#### What needs to be done:
Your copy should repeat the data that follows exactly and contain no image.

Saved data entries
====================

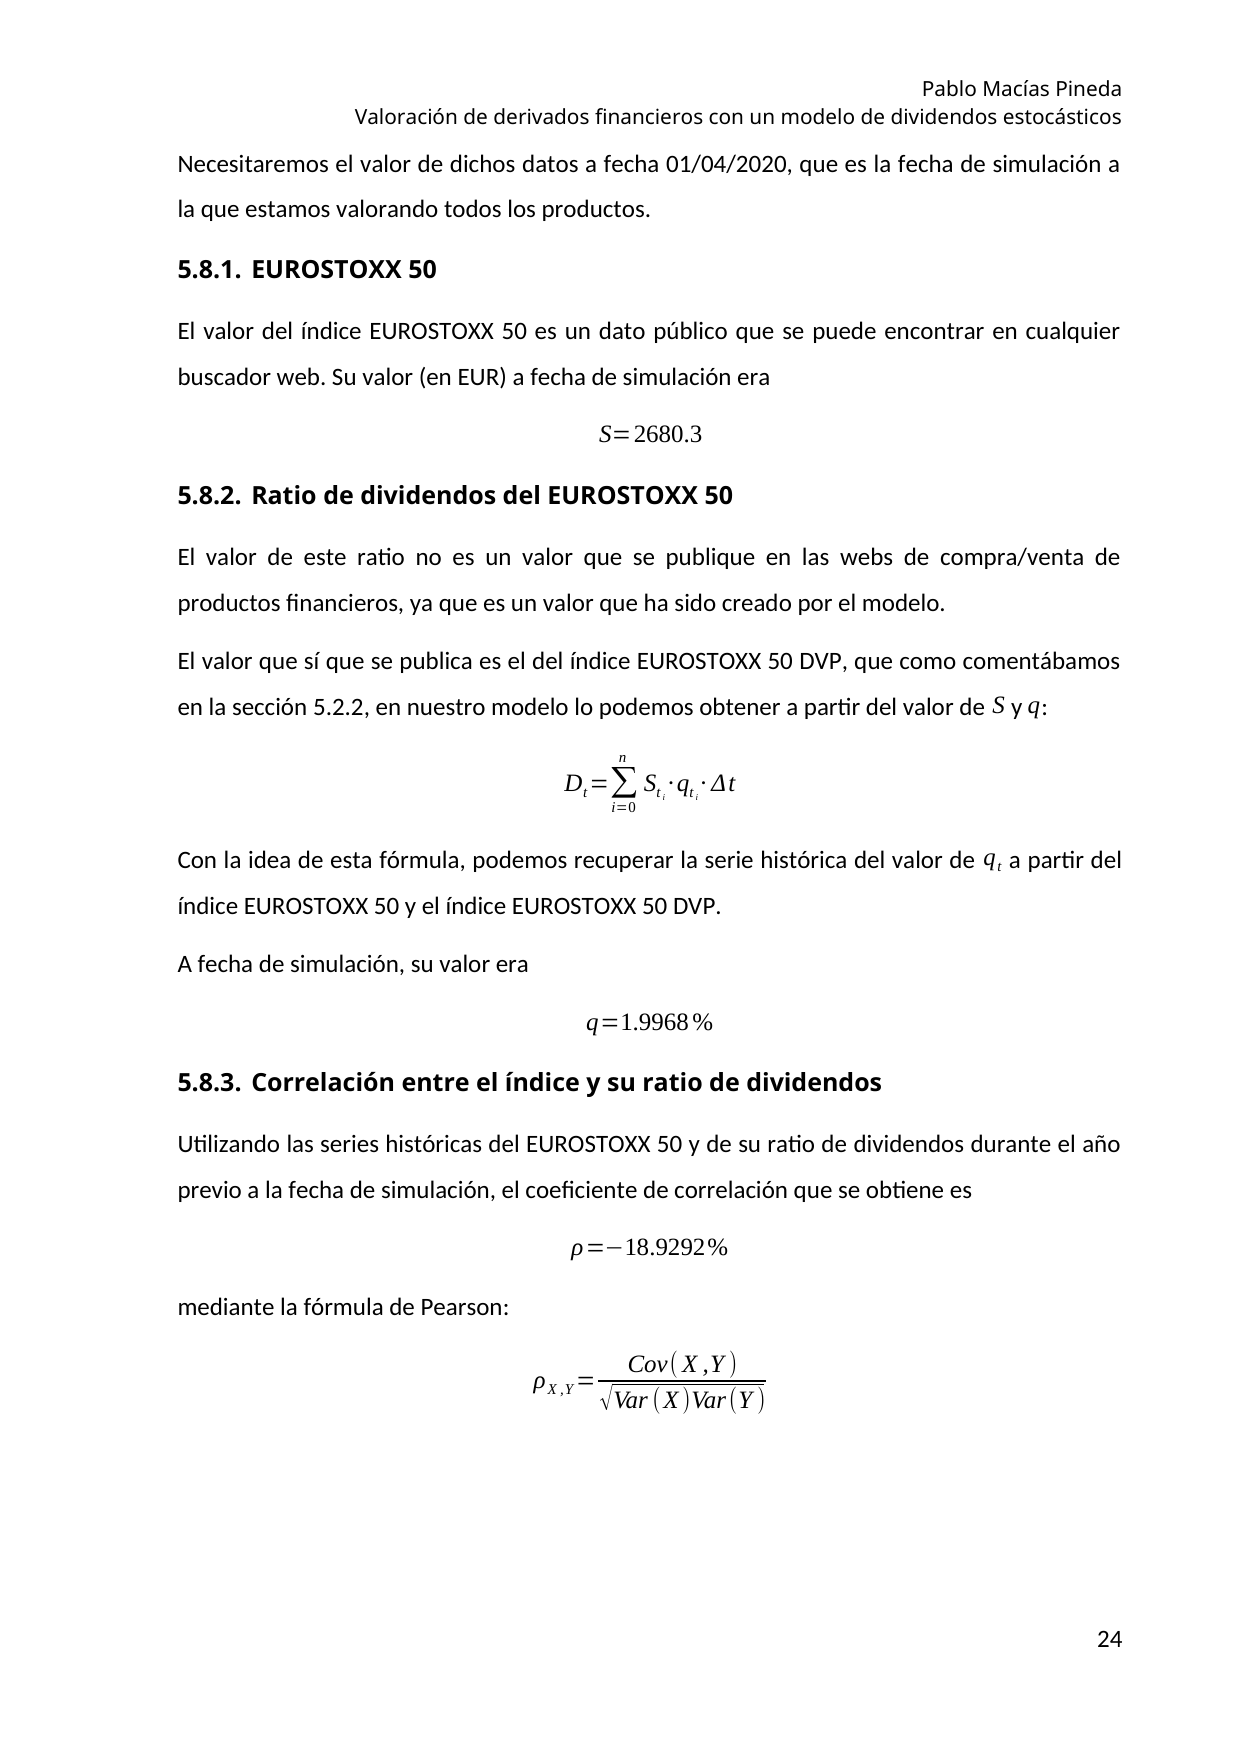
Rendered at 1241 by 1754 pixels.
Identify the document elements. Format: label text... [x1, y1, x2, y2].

text Utilizando las series históricas del EUROSTOXX 50 y de su ratio de dividendos durante el año previo a la fecha de simulación, el coeficiente de correlación que se obtiene es [177, 1129, 1122, 1205]
text A fecha de simulación, su valor era [177, 949, 1122, 979]
subtitle Ratio de dividendos del EUROSTOXX 50 [177, 477, 1122, 511]
text Necesitaremos el valor de dichos datos a fecha 01/04/2020, que es la fecha de simulación a la que estamos valorando todos los productos. [177, 148, 1122, 224]
subtitle EUROSTOXX 50 [177, 252, 1122, 286]
text mediante la fórmula de Pearson: [177, 1291, 1122, 1321]
subtitle Correlación entre el índice y su ratio de dividendos [177, 1065, 1122, 1099]
text El valor que sí que se publica es el del índice EUROSTOXX 50 DVP, que como comentábamos en la sección 5.2.2, en nuestro modelo lo podemos obtener a partir del valor de y : [177, 645, 1122, 721]
text El valor de este ratio no es un valor que se publique en las webs de compra/venta de productos financieros, ya que es un valor que ha sido creado por el modelo. [177, 541, 1122, 617]
text Con la idea de esta fórmula, podemos recuperar la serie histórica del valor de a partir del índice EUROSTOXX 50 y el índice EUROSTOXX 50 DVP. [177, 844, 1122, 921]
text El valor del índice EUROSTOXX 50 es un dato público que se puede encontrar en cualquier buscador web. Su valor (en EUR) a fecha de simulación era [177, 315, 1122, 391]
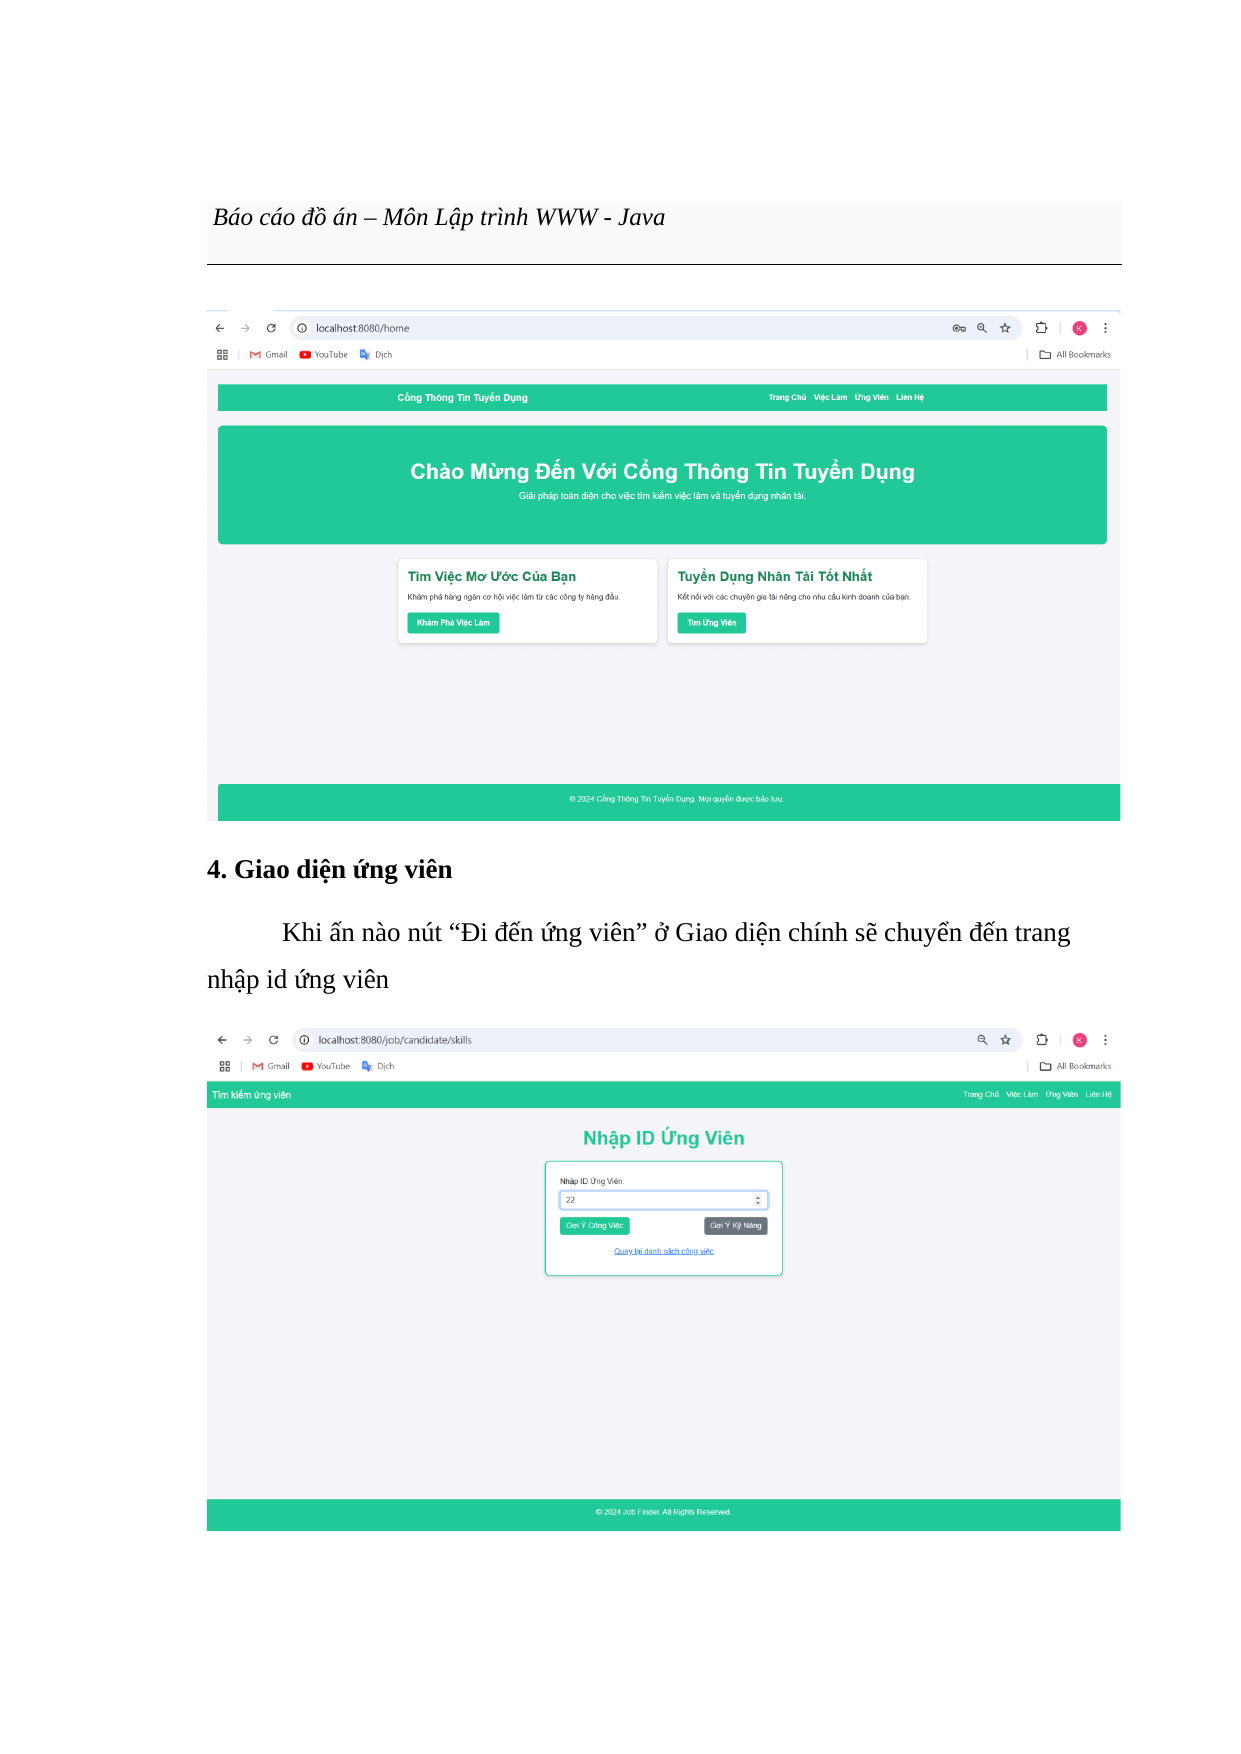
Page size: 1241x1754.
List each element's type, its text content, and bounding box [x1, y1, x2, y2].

====================

#### Your solution:
Rendered at 1241 by 1754 pixels.
Identify the document elements. Format: label text... [x1, y1, x2, y2].

text Utilizando las series históricas del EUROSTOXX 50 y de su ratio de dividendos durante el año previo a la fecha de simulación, el coeficiente de correlación que se obtiene es [177, 1129, 1122, 1205]
text A fecha de simulación, su valor era [177, 949, 1122, 979]
subtitle Ratio de dividendos del EUROSTOXX 50 [177, 477, 1122, 511]
text Necesitaremos el valor de dichos datos a fecha 01/04/2020, que es la fecha de simulación a la que estamos valorando todos los productos. [177, 148, 1122, 224]
subtitle EUROSTOXX 50 [177, 252, 1122, 286]
text mediante la fórmula de Pearson: [177, 1291, 1122, 1321]
subtitle Correlación entre el índice y su ratio de dividendos [177, 1065, 1122, 1099]
text El valor que sí que se publica es el del índice EUROSTOXX 50 DVP, que como comentábamos en la sección 5.2.2, en nuestro modelo lo podemos obtener a partir del valor de y : [177, 645, 1122, 721]
text El valor de este ratio no es un valor que se publique en las webs de compra/venta de productos financieros, ya que es un valor que ha sido creado por el modelo. [177, 541, 1122, 617]
text Con la idea de esta fórmula, podemos recuperar la serie histórica del valor de a partir del índice EUROSTOXX 50 y el índice EUROSTOXX 50 DVP. [177, 844, 1122, 921]
text El valor del índice EUROSTOXX 50 es un dato público que se puede encontrar en cualquier buscador web. Su valor (en EUR) a fecha de simulación era [177, 315, 1122, 391]
Page size: 1241x1754.
List each element's type, its text content, and bounding box [x1, y1, x2, y2].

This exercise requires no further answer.